Hugh Morton, 1991

 

Mountain Guardian Hugh Morton Receives Mountain heritage Award
WCU Press Release, 1991
 

Hugh Morton owner and developer of Grandfather Mountain and a leader in efforts to combat the damaging effects of acid raid, is the 1991 winner of the Western Carolina University Mountain Heritage Award.

 

The award was given to Morton by WCU Chancellor Myron L. Coulter Saturday, September 28, at the university’s 17th Mountain Heritage Day celebration. It is given annually to individuals or organizations that help to preserve and interpret the history and culture of Western North Carolina.

 

Morton was chosen for his efforts to preserve the natural heritage of the mountains and “his magnificent legacy of achievements and contributions,” Coulter said.  “His slide show on acid rain damage to our spruce fir forests has been seen by thousands of North Carolinians and other U.S. citizens,” and has recently helped to focus “national and international attention on the plight of our mountain top evergreens,” Coulter said.  Coulter added that “uncounted numbers of visitors have delighted in the natural habitats and sheer scenic beauty of Grandfather Mountain and those uncounted numbers will view the earth with increasing respect as a result of the direct impact the Grandfather experience has on thinking, and perceptive people.”

 

Morton’s name is closely linked with his interests in Grandfather Mountain, Mildred the Bear, hang gliding, the Grandfather Mountain Nature Museum, the battle USS North Carolina, the Cape Hatteras lighthouse, the Linn Cove viaduct of the Blue Ridge Parkway, the North Carolina ridge law, the Wilmington Azalea Festival, breathtaking photography, the Highland Games and the Singing on the Mountain festival.

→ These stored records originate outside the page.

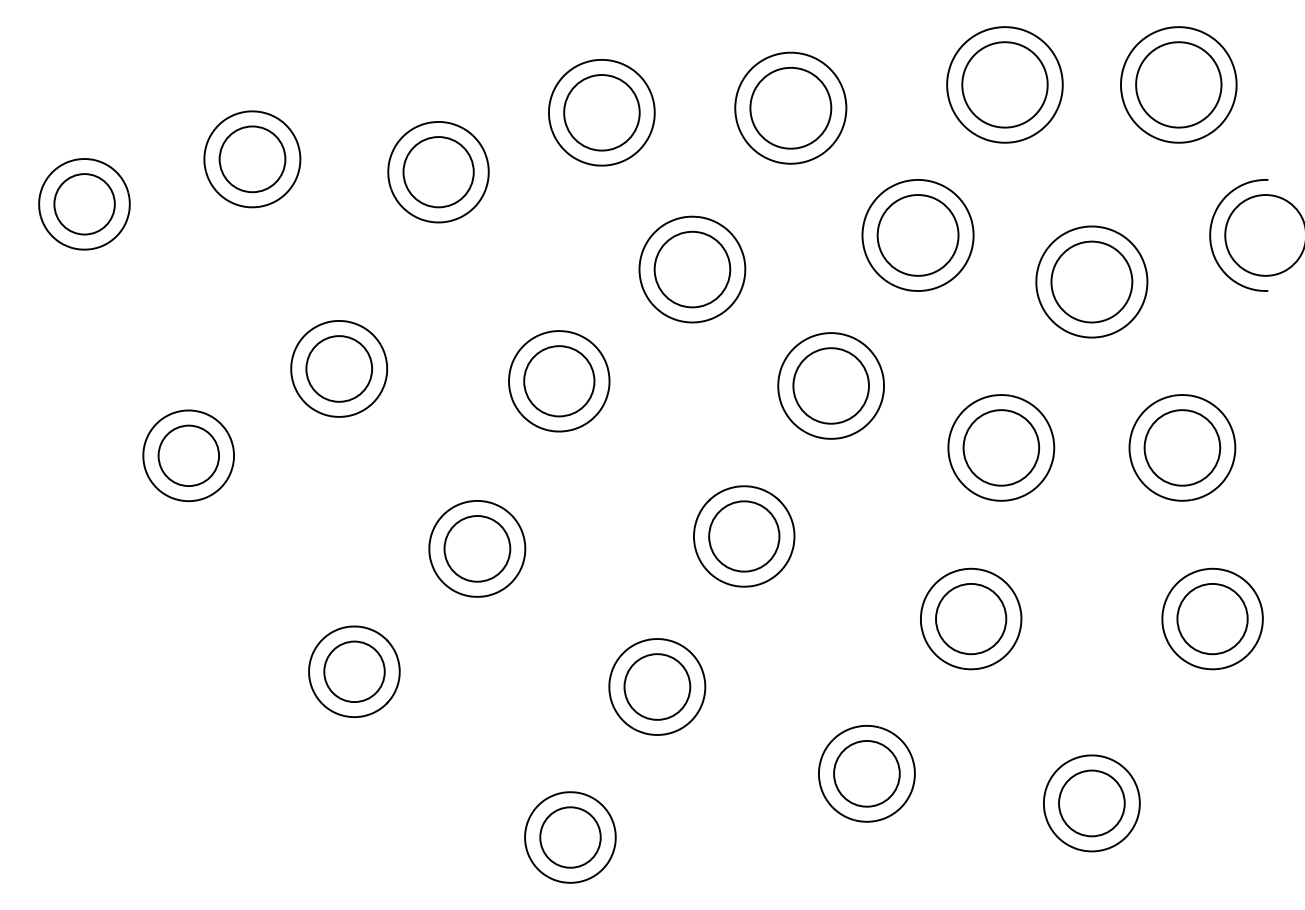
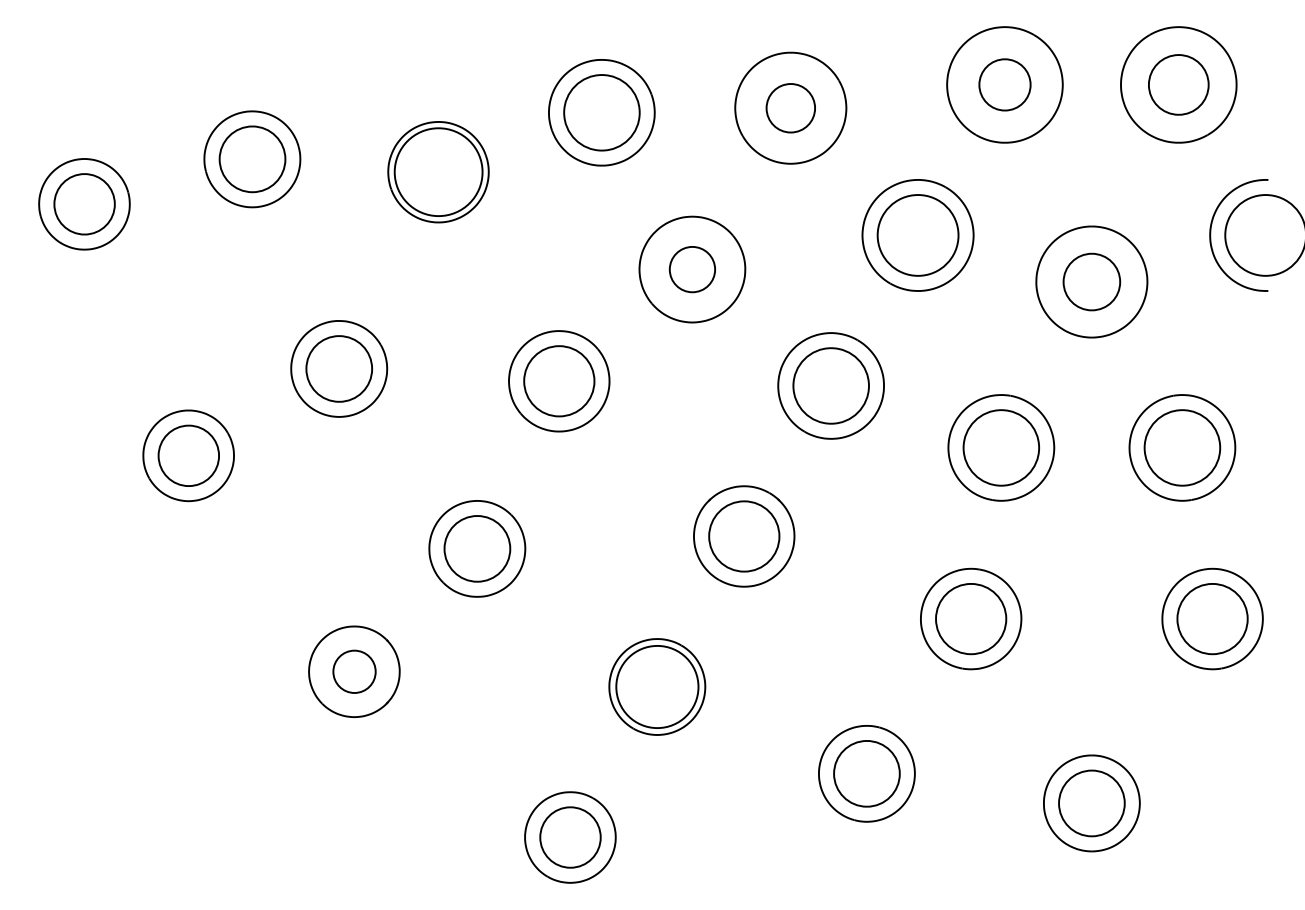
circle at (1004, 84) diameter: 85 px -> 51 px
circle at (1178, 84) diameter: 85 px -> 60 px
circle at (790, 107) diameter: 81 px -> 49 px
circle at (438, 172) diameter: 70 px -> 88 px
circle at (692, 269) diameter: 76 px -> 45 px
circle at (1091, 281) diameter: 81 px -> 57 px
circle at (354, 671) diameter: 60 px -> 42 px
circle at (657, 686) diameter: 66 px -> 82 px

Though a native of the coastal town of Wilmington, it is for his efforts to guard in the state’s mountains that Morton is perhaps best known. He inherited ownership of 5,964-foot Grandfather Mountain, highest in the Blue Ridge Mountains, in 1952 when the estate of his grandfather, Hugh MacRae, was divided among family members. He has steadfastly defended it since, especially against early efforts to route the Blue Ridge Parkway along the mountain’s side.

 

In 1961, when “the State” magazine named him North Carolinian of the Year, it said “ perhaps he is the only man to hand the powerful U.S. Interior Department three successive and stinging defeats, and he did it after virtually all of his friends advised him to surrender.”  Morton has often appeared before Congressional committees, and in countless public and civic arenas in support of preservation causes. For his efforts he has such awards as the National Theodore Roosevelt Conservation Award and the North Carolina Public Service Award.

 

Morton has been a point man in the battle against acid rain for several years. In a recent challenge to sportsmen, Morton wrote:  “What do you do when you are not a scientist, but you know enough about science to realize that three of your favorite game fish – rainbow trout, brown trout, and smallmouth bass – will all be dead before the federal government designation for acidified waters is ascribed to the lakes and streams where the fish were unable to survive?  Well, that’s the way the situation is tilted to downplay the effects of air pollution, and it makes me boil.”

 

“What can an ordinary citizen do? Stay in touch with your US. Senators and congressmen, for they are your only voice. Let them hear that you know the widespread damage air pollution has done in Canada and Eastern Europe, and under no circumstances should they allow this gradual and terrible destruction to happen here.”

 

Morton once told a Raleigh News and Observer reporter jokingly that he was “just a natural born, rosy-cheeked do-gooder, but I get interested in things and I do what I’m interested in.”  It is for his longstanding interest in the natural heritage of the North Carolina Mountains that Morton was chosen for the 1991 Mountain Heritage Award, Coulter said.